(Task details): Every line below should be duplicated exactly.

-- Record extracts follows --

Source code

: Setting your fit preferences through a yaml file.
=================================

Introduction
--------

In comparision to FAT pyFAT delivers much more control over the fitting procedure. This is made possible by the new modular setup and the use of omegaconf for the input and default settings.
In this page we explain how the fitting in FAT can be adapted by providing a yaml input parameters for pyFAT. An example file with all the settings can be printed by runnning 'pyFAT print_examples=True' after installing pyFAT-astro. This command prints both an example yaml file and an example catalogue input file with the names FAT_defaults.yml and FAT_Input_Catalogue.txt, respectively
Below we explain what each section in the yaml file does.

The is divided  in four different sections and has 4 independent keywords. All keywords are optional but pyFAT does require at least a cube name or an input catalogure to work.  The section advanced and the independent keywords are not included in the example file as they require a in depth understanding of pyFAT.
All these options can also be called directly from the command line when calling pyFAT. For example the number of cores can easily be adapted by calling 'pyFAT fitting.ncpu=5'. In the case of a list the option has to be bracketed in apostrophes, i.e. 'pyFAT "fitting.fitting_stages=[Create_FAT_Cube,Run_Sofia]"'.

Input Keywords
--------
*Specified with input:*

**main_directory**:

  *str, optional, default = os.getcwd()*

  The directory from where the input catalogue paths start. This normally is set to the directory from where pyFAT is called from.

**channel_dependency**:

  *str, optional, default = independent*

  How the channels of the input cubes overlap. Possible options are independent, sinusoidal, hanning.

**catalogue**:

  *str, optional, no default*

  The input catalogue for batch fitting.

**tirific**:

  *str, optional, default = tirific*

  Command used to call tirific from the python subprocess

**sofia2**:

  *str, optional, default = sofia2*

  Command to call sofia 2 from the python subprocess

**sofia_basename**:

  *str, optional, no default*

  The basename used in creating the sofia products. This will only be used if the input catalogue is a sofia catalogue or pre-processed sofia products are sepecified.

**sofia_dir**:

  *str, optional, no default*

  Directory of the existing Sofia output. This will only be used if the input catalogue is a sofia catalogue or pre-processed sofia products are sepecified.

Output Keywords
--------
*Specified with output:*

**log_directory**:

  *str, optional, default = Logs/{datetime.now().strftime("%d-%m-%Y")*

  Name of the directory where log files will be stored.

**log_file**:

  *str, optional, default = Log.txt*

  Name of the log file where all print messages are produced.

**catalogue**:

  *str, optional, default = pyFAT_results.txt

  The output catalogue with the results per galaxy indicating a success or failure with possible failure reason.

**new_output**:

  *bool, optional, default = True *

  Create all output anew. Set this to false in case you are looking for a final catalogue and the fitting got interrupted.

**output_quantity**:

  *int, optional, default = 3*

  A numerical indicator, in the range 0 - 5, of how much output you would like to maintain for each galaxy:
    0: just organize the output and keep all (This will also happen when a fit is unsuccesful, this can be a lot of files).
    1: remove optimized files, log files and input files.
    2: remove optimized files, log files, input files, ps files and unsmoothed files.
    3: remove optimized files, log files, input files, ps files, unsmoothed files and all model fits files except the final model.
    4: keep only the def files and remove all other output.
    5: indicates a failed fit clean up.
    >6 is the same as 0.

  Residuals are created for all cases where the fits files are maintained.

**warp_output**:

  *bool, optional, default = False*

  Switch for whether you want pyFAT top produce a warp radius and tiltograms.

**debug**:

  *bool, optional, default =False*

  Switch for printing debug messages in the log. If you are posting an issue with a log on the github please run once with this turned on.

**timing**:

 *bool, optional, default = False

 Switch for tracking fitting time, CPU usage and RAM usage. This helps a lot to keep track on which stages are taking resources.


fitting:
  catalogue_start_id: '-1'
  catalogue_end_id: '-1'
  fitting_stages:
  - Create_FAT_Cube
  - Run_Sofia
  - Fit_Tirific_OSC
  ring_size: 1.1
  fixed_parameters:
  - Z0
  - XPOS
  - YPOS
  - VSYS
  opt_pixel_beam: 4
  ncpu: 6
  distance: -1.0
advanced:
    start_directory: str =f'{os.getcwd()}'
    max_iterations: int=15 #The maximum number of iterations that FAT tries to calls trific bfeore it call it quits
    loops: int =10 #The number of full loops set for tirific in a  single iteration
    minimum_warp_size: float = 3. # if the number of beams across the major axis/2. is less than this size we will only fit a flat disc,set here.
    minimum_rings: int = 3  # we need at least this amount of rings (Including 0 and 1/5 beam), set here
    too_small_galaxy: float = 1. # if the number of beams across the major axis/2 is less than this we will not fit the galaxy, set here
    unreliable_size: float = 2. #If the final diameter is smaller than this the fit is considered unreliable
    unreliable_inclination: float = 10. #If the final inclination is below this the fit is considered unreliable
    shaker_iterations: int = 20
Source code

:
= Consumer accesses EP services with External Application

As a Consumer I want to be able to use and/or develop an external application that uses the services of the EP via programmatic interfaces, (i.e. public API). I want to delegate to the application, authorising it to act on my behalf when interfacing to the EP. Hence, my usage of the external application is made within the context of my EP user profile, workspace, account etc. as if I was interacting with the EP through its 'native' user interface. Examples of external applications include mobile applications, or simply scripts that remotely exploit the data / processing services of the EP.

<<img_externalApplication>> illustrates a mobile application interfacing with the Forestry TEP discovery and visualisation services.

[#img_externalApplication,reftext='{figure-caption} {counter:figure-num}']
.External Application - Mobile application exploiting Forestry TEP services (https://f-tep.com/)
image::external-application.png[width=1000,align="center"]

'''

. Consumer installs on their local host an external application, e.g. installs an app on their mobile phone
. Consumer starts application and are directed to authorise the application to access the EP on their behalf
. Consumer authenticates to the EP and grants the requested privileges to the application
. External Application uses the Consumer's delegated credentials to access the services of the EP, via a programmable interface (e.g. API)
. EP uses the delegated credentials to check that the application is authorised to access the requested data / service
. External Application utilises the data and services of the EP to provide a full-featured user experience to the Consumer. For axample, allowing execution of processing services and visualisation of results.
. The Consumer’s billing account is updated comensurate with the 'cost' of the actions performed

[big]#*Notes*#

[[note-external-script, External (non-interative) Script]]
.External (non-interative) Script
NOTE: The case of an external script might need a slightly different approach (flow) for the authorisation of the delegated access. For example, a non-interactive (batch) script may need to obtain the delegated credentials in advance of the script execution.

-- Record extracts concluded --

(Result of this task):
Source code

: Setting your fit preferences through a yaml file.
=================================

Introduction
--------

In comparision to FAT pyFAT delivers much more control over the fitting procedure. This is made possible by the new modular setup and the use of omegaconf for the input and default settings.
In this page we explain how the fitting in FAT can be adapted by providing a yaml input parameters for pyFAT. An example file with all the settings can be printed by runnning 'pyFAT print_examples=True' after installing pyFAT-astro. This command prints both an example yaml file and an example catalogue input file with the names FAT_defaults.yml and FAT_Input_Catalogue.txt, respectively
Below we explain what each section in the yaml file does.

The is divided  in four different sections and has 4 independent keywords. All keywords are optional but pyFAT does require at least a cube name or an input catalogure to work.  The section advanced and the independent keywords are not included in the example file as they require a in depth understanding of pyFAT.
All these options can also be called directly from the command line when calling pyFAT. For example the number of cores can easily be adapted by calling 'pyFAT fitting.ncpu=5'. In the case of a list the option has to be bracketed in apostrophes, i.e. 'pyFAT "fitting.fitting_stages=[Create_FAT_Cube,Run_Sofia]"'.

Input Keywords
--------
*Specified with input:*

**main_directory**:

  *str, optional, default = os.getcwd()*

  The directory from where the input catalogue paths start. This normally is set to the directory from where pyFAT is called from.

**channel_dependency**:

  *str, optional, default = independent*

  How the channels of the input cubes overlap. Possible options are independent, sinusoidal, hanning.

**catalogue**:

  *str, optional, no default*

  The input catalogue for batch fitting.

**tirific**:

  *str, optional, default = tirific*

  Command used to call tirific from the python subprocess

**sofia2**:

  *str, optional, default = sofia2*

  Command to call sofia 2 from the python subprocess

**sofia_basename**:

  *str, optional, no default*

  The basename used in creating the sofia products. This will only be used if the input catalogue is a sofia catalogue or pre-processed sofia products are sepecified.

**sofia_dir**:

  *str, optional, no default*

  Directory of the existing Sofia output. This will only be used if the input catalogue is a sofia catalogue or pre-processed sofia products are sepecified.

Output Keywords
--------
*Specified with output:*

**log_directory**:

  *str, optional, default = Logs/{datetime.now().strftime("%d-%m-%Y")*

  Name of the directory where log files will be stored.

**log_file**:

  *str, optional, default = Log.txt*

  Name of the log file where all print messages are produced.

**catalogue**:

  *str, optional, default = pyFAT_results.txt

  The output catalogue with the results per galaxy indicating a success or failure with possible failure reason.

**new_output**:

  *bool, optional, default = True *

  Create all output anew. Set this to false in case you are looking for a final catalogue and the fitting got interrupted.

**output_quantity**:

  *int, optional, default = 3*

  A numerical indicator, in the range 0 - 5, of how much output you would like to maintain for each galaxy:
    0: just organize the output and keep all (This will also happen when a fit is unsuccesful, this can be a lot of files).
    1: remove optimized files, log files and input files.
    2: remove optimized files, log files, input files, ps files and unsmoothed files.
    3: remove optimized files, log files, input files, ps files, unsmoothed files and all model fits files except the final model.
    4: keep only the def files and remove all other output.
    5: indicates a failed fit clean up.
    >6 is the same as 0.

  Residuals are created for all cases where the fits files are maintained.

**warp_output**:

  *bool, optional, default = False*

  Switch for whether you want pyFAT top produce a warp radius and tiltograms.

**debug**:

  *bool, optional, default =False*

  Switch for printing debug messages in the log. If you are posting an issue with a log on the github please run once with this turned on.

**timing**:

 *bool, optional, default = False

 Switch for tracking fitting time, CPU usage and RAM usage. This helps a lot to keep track on which stages are taking resources.


fitting:
  catalogue_start_id: '-1'
  catalogue_end_id: '-1'
  fitting_stages:
  - Create_FAT_Cube
  - Run_Sofia
  - Fit_Tirific_OSC
  ring_size: 1.1
  fixed_parameters:
  - Z0
  - XPOS
  - YPOS
  - VSYS
  opt_pixel_beam: 4
  ncpu: 6
  distance: -1.0
advanced:
    start_directory: str =f'{os.getcwd()}'
    max_iterations: int=15 #The maximum number of iterations that FAT tries to calls trific bfeore it call it quits
    loops: int =10 #The number of full loops set for tirific in a  single iteration
    minimum_warp_size: float = 3. # if the number of beams across the major axis/2. is less than this size we will only fit a flat disc,set here.
    minimum_rings: int = 3  # we need at least this amount of rings (Including 0 and 1/5 beam), set here
    too_small_galaxy: float = 1. # if the number of beams across the major axis/2 is less than this we will not fit the galaxy, set here
    unreliable_size: float = 2. #If the final diameter is smaller than this the fit is considered unreliable
    unreliable_inclination: float = 10. #If the final inclination is below this the fit is considered unreliable
    shaker_iterations: int = 20
Source code

:
= Consumer accesses EP services with External Application

As a Consumer I want to be able to use and/or develop an external application that uses the services of the EP via programmatic interfaces, (i.e. public API). I want to delegate to the application, authorising it to act on my behalf when interfacing to the EP. Hence, my usage of the external application is made within the context of my EP user profile, workspace, account etc. as if I was interacting with the EP through its 'native' user interface. Examples of external applications include mobile applications, or simply scripts that remotely exploit the data / processing services of the EP.

<<img_externalApplication>> illustrates a mobile application interfacing with the Forestry TEP discovery and visualisation services.

[#img_externalApplication,reftext='{figure-caption} {counter:figure-num}']
.External Application - Mobile application exploiting Forestry TEP services (https://f-tep.com/)
image::external-application.png[width=1000,align="center"]

'''

. Consumer installs on their local host an external application, e.g. installs an app on their mobile phone
. Consumer starts application and are directed to authorise the application to access the EP on their behalf
. Consumer authenticates to the EP and grants the requested privileges to the application
. External Application uses the Consumer's delegated credentials to access the services of the EP, via a programmable interface (e.g. API)
. EP uses the delegated credentials to check that the application is authorised to access the requested data / service
. External Application utilises the data and services of the EP to provide a full-featured user experience to the Consumer. For axample, allowing execution of processing services and visualisation of results.
. The Consumer’s billing account is updated comensurate with the 'cost' of the actions performed

[big]#*Notes*#

[[note-external-script, External (non-interative) Script]]
.External (non-interative) Script
NOTE: The case of an external script might need a slightly different approach (flow) for the authorisation of the delegated access. For example, a non-interactive (batch) script may need to obtain the delegated credentials in advance of the script execution.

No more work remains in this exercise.